Edvard Munch, The Scream (1893) oil, tempera, pastel, and crayon on cardboard.
Edvard Munch was one such artist whose artwork exuded his own internal suffering: his infamous painting The Scream was inspired by an evening walk in which the sky began to turn blood red and he felt an attack of anxiety, hallucinating an “infinite scream” resonate through nature. Another painting from 1894 titled Anxiety, takes place in the same setting as The Scream. The Norwegian artist wrote in his journal,
“My fear of life is necessary to me, as is my illness. Without anxiety and illness, I am a ship without a rudder … my sufferings are part of my self and my art. They are indistinguishable from me, and their destruction would destroy my art.”
He observed, “Illness, insanity and death were the black angels that kept watch over my cradle and accompanied me all my life.” Throughout his lifetime, Munch was plagued by anxiety and hallucinations, and a negative relationship with women that manifested itself in numerous succubus and vampiric portraits.
Munch’s emotionally-charged paintings act as portals into his inner world and his experience with anxiety: a powerful tool in understanding his personal challenges.

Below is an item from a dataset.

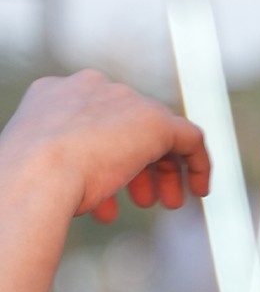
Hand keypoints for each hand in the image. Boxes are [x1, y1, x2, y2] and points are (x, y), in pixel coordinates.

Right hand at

Our world continues to benefit from the work of creatives, allowing us to experience, think, and emote in more profound ways. While the several aforementioned studies place the instances of cognitive disinhibition, psychosis, and schizophrenia at the heart of creativity and insight, it should be understood that most people suffering from these disorders do not produce ideas that are considered creative, however. The ability to use cognitive disinhibition in a creative way depends on the presence of additional cognitive abilities associated with a high level of functioning. And still, some relatively normal personality traits are also highly predictive of creativity; such as openness to experience and problem-solving.
Vincent Van Gogh, Starry Night (1889), oil on canvas.
And yet, we should take seriously mental illness and disorders, and be wary not to glamorize the often-debilitating experiences of others. New discoveries in the mental states of highly-creative people invite us to empathize with varied human experiences and psychological differences. Instead of ostracizing eccentric personalities and psychological abnormalities, scientific breakthroughs in creativity and psychology can create a culture of acceptance and value of difference–how’s that for an earful?